- [Problem to work on] Put the data into a numbered list, starting at the first line and ending at the line that contains "13: (184, 170)", with any blank lines left out.

- [The input]

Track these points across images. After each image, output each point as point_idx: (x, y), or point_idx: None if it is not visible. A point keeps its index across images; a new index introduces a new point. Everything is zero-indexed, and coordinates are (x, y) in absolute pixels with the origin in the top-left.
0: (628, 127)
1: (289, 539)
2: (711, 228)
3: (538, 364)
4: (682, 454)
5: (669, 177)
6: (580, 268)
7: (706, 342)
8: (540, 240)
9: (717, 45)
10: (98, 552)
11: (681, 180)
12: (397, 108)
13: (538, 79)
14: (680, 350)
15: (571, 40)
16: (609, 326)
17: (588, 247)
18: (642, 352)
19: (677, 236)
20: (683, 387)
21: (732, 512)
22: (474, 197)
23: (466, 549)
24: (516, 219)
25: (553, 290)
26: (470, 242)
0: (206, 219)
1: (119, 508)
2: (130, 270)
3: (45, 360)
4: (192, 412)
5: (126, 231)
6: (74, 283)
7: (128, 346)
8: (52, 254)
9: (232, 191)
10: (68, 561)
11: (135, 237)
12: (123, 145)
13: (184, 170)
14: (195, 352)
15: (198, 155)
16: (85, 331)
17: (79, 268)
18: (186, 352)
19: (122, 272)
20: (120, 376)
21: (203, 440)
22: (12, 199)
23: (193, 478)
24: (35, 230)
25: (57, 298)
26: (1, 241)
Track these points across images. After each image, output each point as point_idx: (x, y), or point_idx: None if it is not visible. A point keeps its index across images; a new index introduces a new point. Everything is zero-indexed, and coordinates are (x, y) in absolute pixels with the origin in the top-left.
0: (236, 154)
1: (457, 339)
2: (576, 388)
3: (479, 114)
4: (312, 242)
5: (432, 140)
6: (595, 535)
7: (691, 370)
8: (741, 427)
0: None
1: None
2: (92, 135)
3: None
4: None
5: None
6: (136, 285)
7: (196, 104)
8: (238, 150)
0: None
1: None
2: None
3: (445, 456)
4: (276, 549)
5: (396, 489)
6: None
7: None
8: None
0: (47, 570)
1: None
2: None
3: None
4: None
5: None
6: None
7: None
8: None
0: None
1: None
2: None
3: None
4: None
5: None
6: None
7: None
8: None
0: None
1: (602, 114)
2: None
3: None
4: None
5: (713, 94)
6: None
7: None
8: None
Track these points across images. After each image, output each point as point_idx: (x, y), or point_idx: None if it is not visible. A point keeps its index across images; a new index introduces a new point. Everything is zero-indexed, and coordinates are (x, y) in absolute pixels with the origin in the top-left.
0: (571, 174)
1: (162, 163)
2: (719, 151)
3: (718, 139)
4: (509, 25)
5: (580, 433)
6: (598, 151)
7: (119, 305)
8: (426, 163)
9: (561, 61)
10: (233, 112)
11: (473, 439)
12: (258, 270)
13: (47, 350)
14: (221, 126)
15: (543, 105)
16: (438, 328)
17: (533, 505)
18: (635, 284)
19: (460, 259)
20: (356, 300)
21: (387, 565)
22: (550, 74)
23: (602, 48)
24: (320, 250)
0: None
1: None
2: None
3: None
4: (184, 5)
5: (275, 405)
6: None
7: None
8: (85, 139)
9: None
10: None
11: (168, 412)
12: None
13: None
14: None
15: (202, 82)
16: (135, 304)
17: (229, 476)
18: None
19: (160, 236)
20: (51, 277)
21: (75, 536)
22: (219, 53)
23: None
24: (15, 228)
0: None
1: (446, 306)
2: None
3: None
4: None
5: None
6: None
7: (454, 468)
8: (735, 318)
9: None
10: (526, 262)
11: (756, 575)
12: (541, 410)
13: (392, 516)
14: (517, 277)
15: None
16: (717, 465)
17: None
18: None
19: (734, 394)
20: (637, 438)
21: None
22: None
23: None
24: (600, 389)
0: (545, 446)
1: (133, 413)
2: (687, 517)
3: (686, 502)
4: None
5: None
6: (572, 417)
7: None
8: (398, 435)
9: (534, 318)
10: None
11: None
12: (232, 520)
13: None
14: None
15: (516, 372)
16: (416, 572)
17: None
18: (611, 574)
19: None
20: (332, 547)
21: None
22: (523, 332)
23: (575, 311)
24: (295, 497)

- [Right answer]
1. Track these points across images. After each image, output each point as point_idx: (x, y), or point_idx: None if it is not visible. A point keeps its index across images; a new index introduces a new point. Everything is zero-indexed, and coordinates are (x, y) in absolute pixels with the origin in the top-left.
2. 0: (628, 127)
3. 1: (289, 539)
4. 2: (711, 228)
5. 3: (538, 364)
6. 4: (682, 454)
7. 5: (669, 177)
8. 6: (580, 268)
9. 7: (706, 342)
10. 8: (540, 240)
11. 9: (717, 45)
12. 10: (98, 552)
13. 11: (681, 180)
14. 12: (397, 108)
15. 13: (538, 79)
16. 14: (680, 350)
17. 15: (571, 40)
18. 16: (609, 326)
19. 17: (588, 247)
20. 18: (642, 352)
21. 19: (677, 236)
22. 20: (683, 387)
23. 21: (732, 512)
24. 22: (474, 197)
25. 23: (466, 549)
26. 24: (516, 219)
27. 25: (553, 290)
28. 26: (470, 242)
29. 0: (206, 219)
30. 1: (119, 508)
31. 2: (130, 270)
32. 3: (45, 360)
33. 4: (192, 412)
34. 5: (126, 231)
35. 6: (74, 283)
36. 7: (128, 346)
37. 8: (52, 254)
38. 9: (232, 191)
39. 10: (68, 561)
40. 11: (135, 237)
41. 12: (123, 145)
42. 13: (184, 170)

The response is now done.